Bench­marks’ input dis­tri­bu­tion were a mil­lion uni­form­ly-picked bitness-ap­pro­pri­ate integers’ dec­i­mal string forms. Bench­marks were shuffled, with cross-run-con­tam­i­na­tion un­like­ly to be pre­sent:

benchstat -col /implementation@alpha -filter '.name:"Pdui64" AND .fullname:/Std-|a:Std_shuffledIn-/' testdata/2026-03-28.bench
goos: linux
goarch: amd64
pkg: jfrech.de/blog/300/pdui
cpu: Intel(R) Core(TM) i7-4790K CPU @ 4.00GHz
         │    a:Std    │       a:Std_shuffledIn        │
         │   sec/op    │   sec/op     vs base          │
Pdui64-8   37.06m ± 0%   36.97m ± 1%  ~ (p=0.504 n=30)
benchstat -col /implementation@alpha -filter '.name:"Pdui32" AND .fullname:/Std-|a:Std_shuffledIn-/' testdata/2026-03-28.bench
goos: linux
goarch: amd64
pkg: jfrech.de/blog/300/pdui
cpu: Intel(R) Core(TM) i7-4790K CPU @ 4.00GHz
         │    a:Std    │       a:Std_shuffledIn        │
         │   sec/op    │   sec/op     vs base          │
Pdui32-8   22.25m ± 0%   22.21m ± 0%  ~ (p=0.063 n=30)

Pdui im­ple­men­ta­tions are BSD-licenced, avail­able ei­ther through https://pkg.go.dev/jfrech.de/blog/300/pdui or git clone https://jfrech.de/blog/300/pdui.git, where­from withal raw bench­mark results can be perused.

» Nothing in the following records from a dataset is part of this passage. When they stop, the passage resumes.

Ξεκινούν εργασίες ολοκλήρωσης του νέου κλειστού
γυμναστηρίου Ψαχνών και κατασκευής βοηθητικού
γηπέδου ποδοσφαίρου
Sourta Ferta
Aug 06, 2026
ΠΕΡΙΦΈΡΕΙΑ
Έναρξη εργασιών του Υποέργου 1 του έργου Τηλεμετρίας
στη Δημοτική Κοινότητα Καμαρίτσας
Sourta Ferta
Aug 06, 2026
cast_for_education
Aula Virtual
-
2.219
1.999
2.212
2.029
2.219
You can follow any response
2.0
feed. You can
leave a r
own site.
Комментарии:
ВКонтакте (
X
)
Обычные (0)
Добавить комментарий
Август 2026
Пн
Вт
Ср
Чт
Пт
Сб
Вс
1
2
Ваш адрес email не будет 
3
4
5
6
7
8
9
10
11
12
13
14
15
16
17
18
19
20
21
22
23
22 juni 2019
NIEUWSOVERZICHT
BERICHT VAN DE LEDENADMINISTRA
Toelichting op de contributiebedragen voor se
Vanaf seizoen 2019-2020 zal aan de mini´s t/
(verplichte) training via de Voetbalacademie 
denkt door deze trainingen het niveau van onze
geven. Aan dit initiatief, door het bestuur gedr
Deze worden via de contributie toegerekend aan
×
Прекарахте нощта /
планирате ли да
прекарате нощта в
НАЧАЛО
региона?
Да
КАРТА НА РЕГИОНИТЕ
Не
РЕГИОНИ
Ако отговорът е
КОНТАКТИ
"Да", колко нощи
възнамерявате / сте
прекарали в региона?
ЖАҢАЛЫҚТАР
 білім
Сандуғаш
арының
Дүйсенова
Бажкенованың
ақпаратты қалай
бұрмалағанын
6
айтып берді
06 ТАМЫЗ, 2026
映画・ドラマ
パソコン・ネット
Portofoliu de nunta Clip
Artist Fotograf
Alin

Out of this anal­y­sis fell noticing a semantically rel­e­vant doc­u­men­ta­tion-im­ple­men­ta­tion di­ver­gence for strconv.ParseUint and in micro-bench­marks a −40⁠ ⁠% faster Pdui64 im­ple­men­ta­tion through clas­si­cal methods to­geth­er with a ben­e­fi­cial­ly AVX2-intrinsics-aided Pdui32 im­ple­men­ta­tion.
I wasn’t able to get a per­for­mance edge over clas­si­cal methods through AVX2 in Pdui64, which is what I had ini­tial­ly set out to find, leaving me with the feel­ing that totalling up a wide reg­is­ter isn’t a task that gains from AVX2; pariwise add operations have to be re­peat­ed to cal­cu­late sums mul­ti­ple times in par­al­lel, of which all but one get im­me­di­ate­ly discarded. Even Pdui32 on­ly benefitted from the syntactical check being writ­ten as a wide reg­is­ter com­pare, the cal­cu­la­tion’s core re­main­ing clas­si­cal.
What sur­prised me is the del­i­cate in­ter­play be­tween con­cep­tu­al-lex­i­cal ILP-friend­li­ness and un­roll­ing; both have clear­ly ob­serv­able per­for­mance-favourable implications in iso­la­tion, yet they do not in gen­er­al com­pound. That is to say, think­ing in those macro de­scrip­tions of CPU be­hav­iour can lead one to un­tapped per­for­mance, though the to­tal lack of a unifying theory inescapably shows through. All bench­marks this text is based on were run on a used de­cade-old pro­ces­sor; I have little doubt they are not rep­re­sen­ta­tive of wide classes of hard­ware, with a likely fruit­ful next step being to look at how AVX-512 instructions or dif­fer­ent non-x86 ISAs alltogether fair.